§ What is expected
Reproduce, line for line and without changes, the text read from each of the items below, and leave the pictures out of your answer.

§ Records supplied
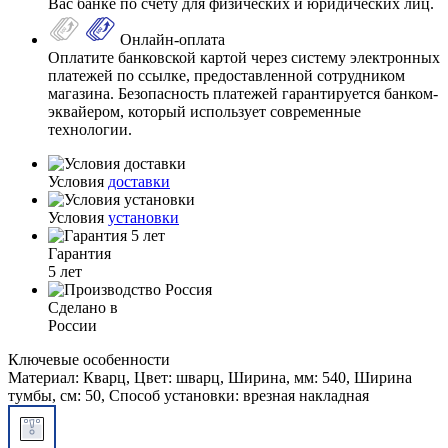
Вас банке по счету для физических и юридических лиц.
Онлайн-оплата
Оплатите банковской картой через систему электронных
платежей по ссылке, предоставленной сотрудником
магазина. Безопасность платежей гарантируется банком-
эквайером, который использует современные
технологии.
Условия
доставки
Условия
установки
Гарантия
5 лет
Сделано в
России
Ключевые особенности
Материал: Кварц, Цвет: шварц, Ширина, мм: 540, Ширина
тумбы, см: 50, Способ установки: врезная накладная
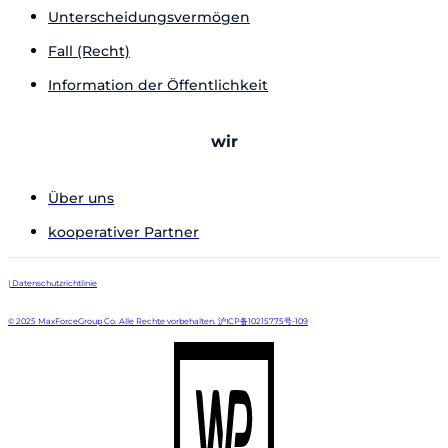
Unterscheidungsvermögen
Fall (Recht)
Information der Öffentlichkeit
wir
Über uns
kooperativer Partner
| Datenschutzrichtlinie
© 2025 MaxForceGroup Co. Alle Rechte vorbehalten. 沪ICP备10215775号-109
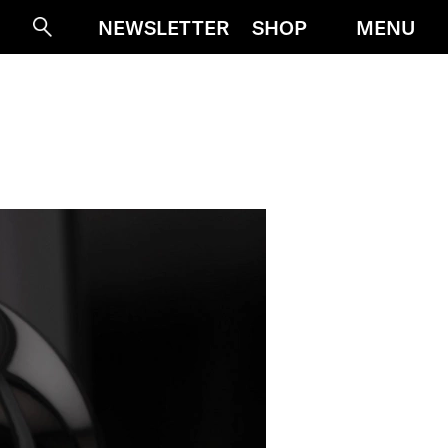
MENU
NEWSLETTER
SHOP
Suche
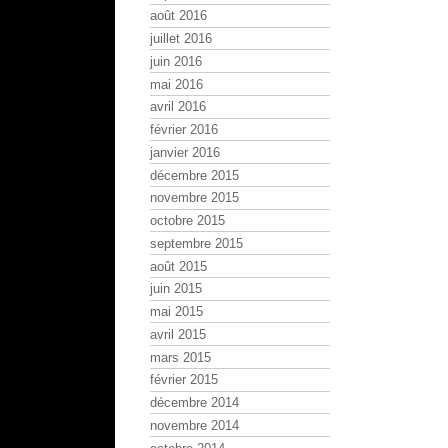
août 2016
juillet 2016
juin 2016
mai 2016
avril 2016
février 2016
janvier 2016
décembre 2015
novembre 2015
octobre 2015
septembre 2015
août 2015
juin 2015
mai 2015
avril 2015
mars 2015
février 2015
décembre 2014
novembre 2014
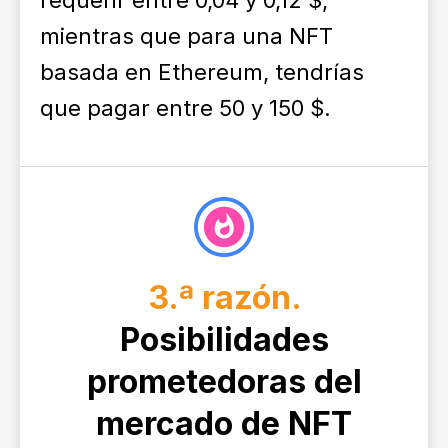
requerir entre 0,04 y 0,12 $,
mientras que para una NFT
basada en Ethereum, tendrías
que pagar entre 50 y 150 $.
3.ª razón.
Posibilidades
prometedoras del
mercado de NFT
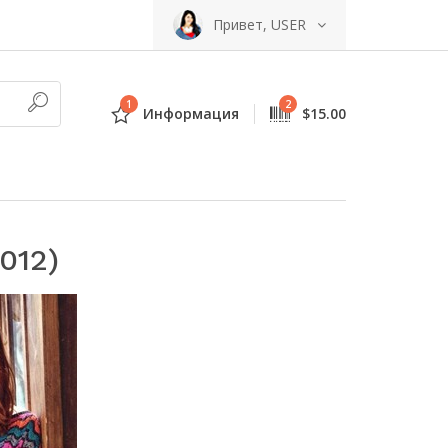
Привет, USER
1
2
Информация
$15.00
012)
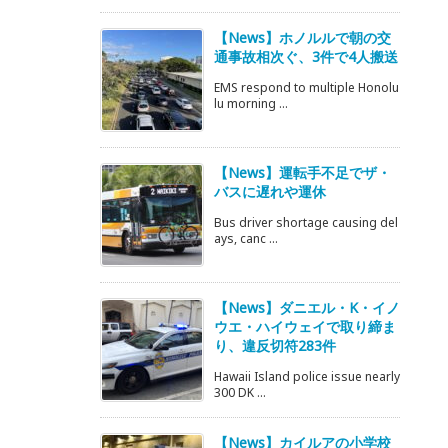
【News】ホノルルで朝の交
通事故相次ぐ、3件で4人搬送
EMS respond to multiple Honolu
lu morning ...
【News】運転手不足でザ・
バスに遅れや運休
Bus driver shortage causing del
ays, canc ...
【News】ダニエル・K・イノ
ウエ・ハイウェイで取り締ま
り、違反切符283件
Hawaii Island police issue nearly
300 DK ...
【News】カイルアの小学校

§ Task answer
Вас банке по счету для физических и юридических лиц.
Онлайн-оплата
Оплатите банковской картой через систему электронных
платежей по ссылке, предоставленной сотрудником
магазина. Безопасность платежей гарантируется банком-
эквайером, который использует современные
технологии.
Условия
доставки
Условия
установки
Гарантия
5 лет
Сделано в
России
Ключевые особенности
Материал: Кварц, Цвет: шварц, Ширина, мм: 540, Ширина
тумбы, см: 50, Способ установки: врезная накладная
Unterscheidungsvermögen
Fall (Recht)
Information der Öffentlichkeit
wir
Über uns
kooperativer Partner
| Datenschutzrichtlinie
© 2025 MaxForceGroup Co. Alle Rechte vorbehalten. 沪ICP备10215775号-109
MENU
NEWSLETTER
SHOP
Suche
août 2016
juillet 2016
juin 2016
mai 2016
avril 2016
février 2016
janvier 2016
décembre 2015
novembre 2015
octobre 2015
septembre 2015
août 2015
juin 2015
mai 2015
avril 2015
mars 2015
février 2015
décembre 2014
novembre 2014
requerir entre 0,04 y 0,12 $,
mientras que para una NFT
basada en Ethereum, tendrías
que pagar entre 50 y 150 $.
3.ª razón.
Posibilidades
prometedoras del
mercado de NFT
Привет, USER
1
2
Информация
$15.00
012)
【News】ホノルルで朝の交
通事故相次ぐ、3件で4人搬送
EMS respond to multiple Honolu
lu morning ...
【News】運転手不足でザ・
バスに遅れや運休
Bus driver shortage causing del
ays, canc ...
【News】ダニエル・K・イノ
ウエ・ハイウェイで取り締ま
り、違反切符283件
Hawaii Island police issue nearly
300 DK ...
【News】カイルアの小学校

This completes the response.